- **Check your understanding**:
[1] In the woodturning forum thread, who sells Richard Joyner's offset pendant jigs?
[2] Shift the keypoint values in the entries by adding 42 to every number in each (x, y, d) triple. Rewrite every line from the one containing "left hip: (43, 62, 0)" through the one containing "right ankle: (126, 110, 14)", both included.

# a couple of pendants



## duncsuss (Apr 19, 2016)

I've been thinking about getting one of Richard Joyner's "offset pendant jigs" for a while now. They are sold by Ruth Niles, and since she was at the Totally Turning symposium -- offering a special rate and saving the postage, I brought one home with me.

These are my two first efforts -- a piece of acrylic into which I cut some off-center arcs, and a piece of spectraply that looked good enough without further embellishment. (I used the off-center settings to drill the cord holes for both.) The acrylic needs to be polished up a bit (especially the grooves.)

Reactions: Like 3 | EyeCandy! 1 | Way Cool 7


----------



## Jerry B (Apr 20, 2016)

very cool, good job on both of these 
I've got the same jig, go to her website and download the excel file (I think it's an excel file LOL)
you can use it to "lay-out" different designs and see how it looks before you actually turn the wood, ...... very useful little program

Reactions: Thank You! 1 | Informative 1


----------



## duncsuss (Apr 20, 2016)

Jerry B said:


> very cool, good job on both of these
> I've got the same jig, go to her website and download the excel file (I think it's an excel file LOL)
> you can use it to "lay-out" different designs and see how it looks before you actually turn the wood, ...... very useful little program


Thanks! Yes, it's an Excel file  She gave me a DVD along with the purchase, it had that plus several of the "how to" docs that are on her website -- but so far I haven't found anything on the DVD that I hadn't already seen. Next up I'm going to watch the presentation @TimR gave to his turning club, Ruth links to it from her site.

Reactions: Like 1


----------



## Sprung (Apr 20, 2016)

Duncan, those are nice. I've given thought to getting one of those from Ruth. I've done a couple pendants using a waste block on my bottle stopper chuck and some super sticky double sided tape - I've enjoyed it, but think the Joyner jig would make it even more fun.

Reactions: Thank You! 1


----------



## rdabpenman (Apr 20, 2016)

Interesting.

Les

Reactions: Thank You! 1


----------



## Woodturner1975 (Apr 20, 2016)

Nice work Duncan!

Reactions: Thank You! 1


----------



## duncsuss (Apr 20, 2016)

Sprung said:


> I've given thought to getting one of those from Ruth.



I'd been thinking about getting one for a while, then several months ago I saw that Peachtree are selling one cheaper. Then I saw _*THIS THREAD*_ on IAP (penturners.org) and decided that (a) I will never buy from Peachtree again, and (b) I would definitely buy one from Ruth "out of solidarity", even if I never really use it for anything.

There are many sides to a story, of course, but I believe in this case it's fairly clear what happened.

Reactions: Like 1 | Informative 2


----------



## Schroedc (Apr 20, 2016)

duncsuss said:


> I'd been thinking about getting one for a while, then several months ago I saw that Peachtree are selling one cheaper. Then I saw _*THIS THREAD*_ on IAP (penturners.org) and decided that (a) I will never buy from Peachtree again, and (b) I would definitely buy one from Ruth "out of solidarity", even if I never really use it for anything.
> 
> There are many sides to a story, of course, but I believe in this case it's fairly clear what happened.



Ouch, Good info to know, I've seen them over the years and keep thinking about getting one...

Reactions: Like 1


----------



## duncsuss (Apr 20, 2016)

Schroedc said:


> Ouch, Good info to know, I've seen them over the years and keep thinking about getting one...



If I'd used one before buying, I think I would have bought an extra "faceplate." At first, both faces are flat (so you need a flat waste-block screwed onto the faceplate.) When you flip it around, the face you've already worked is naturally domed -- so you need a dome-recess in the waste-block.

Rather than keep turning away the waste-block, I picked up another chunk of maple and drilled & tapped it (not very well tapped, but well enough that it screws on tight and squares itself against the mandrel rim.) I scraped a dome into it, and then used that for the "second side," after I've done all off-center stuff.

Reactions: Informative 1


----------

- **Excerpted data**:
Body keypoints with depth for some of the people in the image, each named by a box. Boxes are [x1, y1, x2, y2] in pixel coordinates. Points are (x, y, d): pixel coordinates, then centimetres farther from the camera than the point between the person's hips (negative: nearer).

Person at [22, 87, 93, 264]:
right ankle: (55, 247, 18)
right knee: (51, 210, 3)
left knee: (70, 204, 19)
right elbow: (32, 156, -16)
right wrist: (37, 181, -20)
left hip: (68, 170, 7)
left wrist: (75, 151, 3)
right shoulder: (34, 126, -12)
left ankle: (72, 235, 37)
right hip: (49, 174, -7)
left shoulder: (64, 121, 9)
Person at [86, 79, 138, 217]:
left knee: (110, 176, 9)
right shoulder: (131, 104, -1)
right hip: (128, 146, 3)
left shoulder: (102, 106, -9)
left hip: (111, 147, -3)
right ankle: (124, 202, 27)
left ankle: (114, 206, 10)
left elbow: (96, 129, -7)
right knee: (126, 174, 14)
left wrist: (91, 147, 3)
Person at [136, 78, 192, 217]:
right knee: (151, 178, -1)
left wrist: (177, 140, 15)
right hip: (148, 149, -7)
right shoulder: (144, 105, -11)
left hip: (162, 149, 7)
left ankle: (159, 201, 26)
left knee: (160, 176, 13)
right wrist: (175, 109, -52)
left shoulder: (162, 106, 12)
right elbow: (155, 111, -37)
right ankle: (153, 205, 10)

---

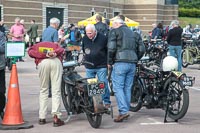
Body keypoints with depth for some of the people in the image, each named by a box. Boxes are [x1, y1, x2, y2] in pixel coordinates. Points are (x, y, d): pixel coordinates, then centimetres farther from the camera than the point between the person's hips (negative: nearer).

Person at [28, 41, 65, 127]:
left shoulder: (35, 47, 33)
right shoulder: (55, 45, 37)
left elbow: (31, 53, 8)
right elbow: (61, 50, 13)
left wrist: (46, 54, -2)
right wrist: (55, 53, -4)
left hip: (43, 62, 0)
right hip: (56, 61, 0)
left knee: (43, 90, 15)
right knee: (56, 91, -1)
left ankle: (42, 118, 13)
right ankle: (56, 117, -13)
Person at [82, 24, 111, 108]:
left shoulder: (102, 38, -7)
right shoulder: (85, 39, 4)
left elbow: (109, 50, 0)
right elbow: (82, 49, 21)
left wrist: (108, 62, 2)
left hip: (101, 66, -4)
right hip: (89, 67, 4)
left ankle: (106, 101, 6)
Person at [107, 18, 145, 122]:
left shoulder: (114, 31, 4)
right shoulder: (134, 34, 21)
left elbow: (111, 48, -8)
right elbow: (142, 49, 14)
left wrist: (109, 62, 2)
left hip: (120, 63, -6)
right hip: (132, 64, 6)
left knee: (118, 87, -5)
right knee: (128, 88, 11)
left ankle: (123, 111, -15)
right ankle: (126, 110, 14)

- **Results of the tasks**:
[1] Ruth Niles

[2]
left hip: (85, 104, 42)
right hip: (98, 103, 42)
left knee: (85, 132, 57)
right knee: (98, 133, 41)
left ankle: (84, 160, 55)
right ankle: (98, 159, 29)
Person at [82, 24, 111, 108]:
left shoulder: (144, 80, 35)
right shoulder: (127, 81, 46)
left elbow: (151, 92, 42)
right elbow: (124, 91, 63)
left wrist: (150, 104, 44)
left hip: (143, 108, 38)
right hip: (131, 109, 46)
left ankle: (148, 143, 48)
Person at [107, 18, 145, 122]:
left shoulder: (156, 73, 46)
right shoulder: (176, 76, 63)
left elbow: (153, 90, 34)
right elbow: (184, 91, 56)
left wrist: (151, 104, 44)
left hip: (162, 105, 36)
right hip: (174, 106, 48)
left knee: (160, 129, 37)
right knee: (170, 130, 53)
left ankle: (165, 153, 27)
right ankle: (168, 152, 56)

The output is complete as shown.